The National Pork Producers Council claims that no naturally occurring cases of “mad pig” disease have ever been discovered. The Consumers Union (publisher of Consumer Reports), however, has petitioned the federal government to reopen an investigation into a case in which a U.S. Department of Agriculture veterinarian may have found a cluster of suspect pigs in New York (read the petition).
One reason we may not be detecting the disease in pigs is that it could take up to 16 months after exposure for the animal to develop the disease,² while pigs raised for food in the United States are typically slaughtered at less than 6 months of age.6 The British scientists whose 1990 study showed that pigs were susceptible to mad cow disease wrote in an internal memorandum that “it is plausible pigs could be preclinically infected with BSE, but since so few are allowed to reach adulthood this has not been recognized as a clinical disease.”7
A 2004 review in the Journal of Neuroscience (full text) goes further and suggests that there may in fact be cases of infected and infectious pigs who are “subclinical,” meaning they don’t display any symptoms and could therefore fly under industry radar.8
It is understandable that pork industry representatives would try to downplay the risk. By ignoring the science, though, they are doing a disservice to their producers and their customers. And ignoring something doesn’t make it so. I’d invite the naysayers to take a look at our supporting references:
- Dawson M, Wells GA, Parker BN, Scott AC. Primary parenteral transmission of bovine spongiform encephalopathy to the pig. Veterinary Record. 1990; 127:338-9.
- Memorandum from Wells GAH to Little TWA. In confidence: parental transmission of BSE to the pig. BSE90/8.29/3.1. August 29, 1990.
- Davanipour Z, Alter M, Sobel E, Asher DM, Gajdusek DC. A case-control study of Creutzfeldt-Jakob disease: dietary risk factors. American Journal of Epidemiology. 1985; 122:443-51.
- Pearce F. BSE may lurk in pigs and chickens. New Scientist. April 6, 1996: 5.
- World Health Organization Consultation on Public Health Issues Related to Bovine Spongiform Encephalopathy and the Emergence of a New Variant of Creutzfeldt-Jakob Disease. Morbidity and Mortality Weekly Review. 1996; 45(14):295-6, 303.

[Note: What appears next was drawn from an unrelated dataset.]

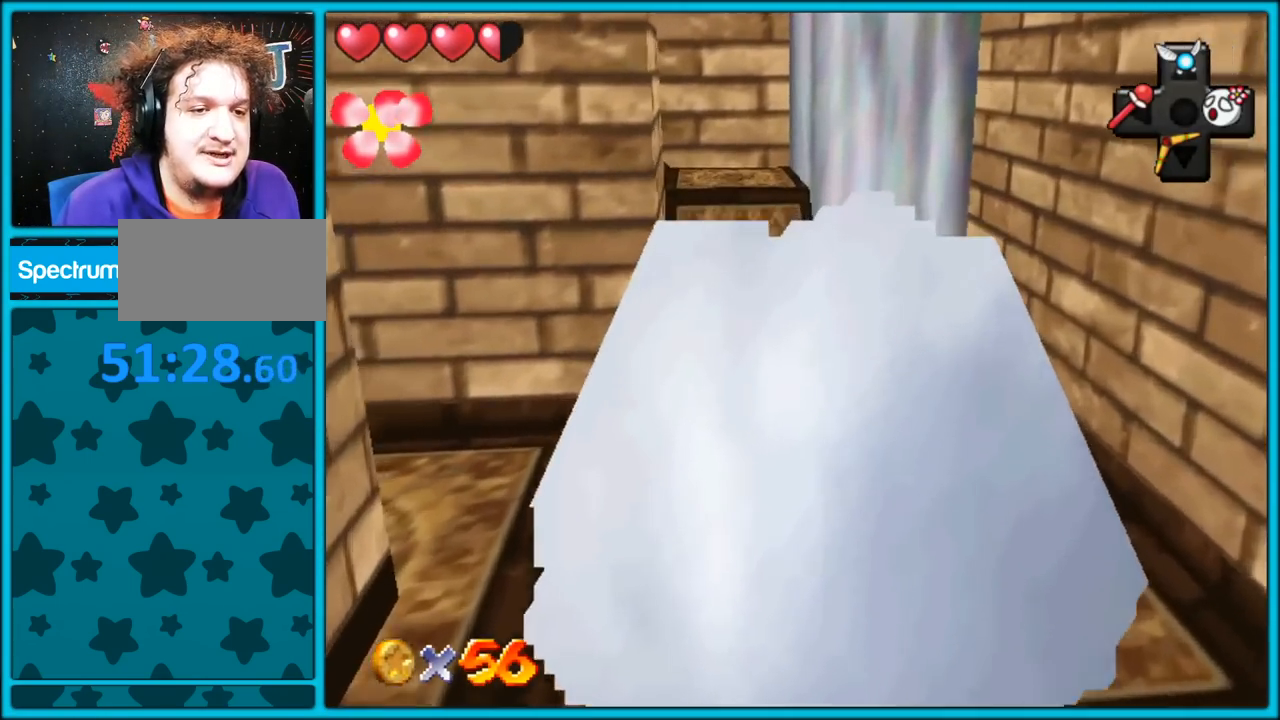
{"dt_ms": 500, "buttons": ["C_RIGHT"], "left_stick": "up", "button_events": [[233, "A", "up"], [433, "C_RIGHT", "down"]]}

- U.S. Department of Agriculture. 2001. Part I: reference of swine health and management in the United States, 2000. National Animal Health Monitoring System. Fort Collins, CO. #N338.0801.
- Memorandum from Dr. H. Pickles Med ISD/3 to Dr. Richardson PD and Mrs. Shorsby MCA. Experimental porcine spongiform encephalopathy. BSE23/1 0058. August 23, 1990.
- Castilla J, Gutierrez-Adan A, Brun A, et al. Subclinical bovine spongiform encephalopathy infection in transgenic mice expressing porcine prion protein. Journal of Neuroscience. 2004; 24:5063-9.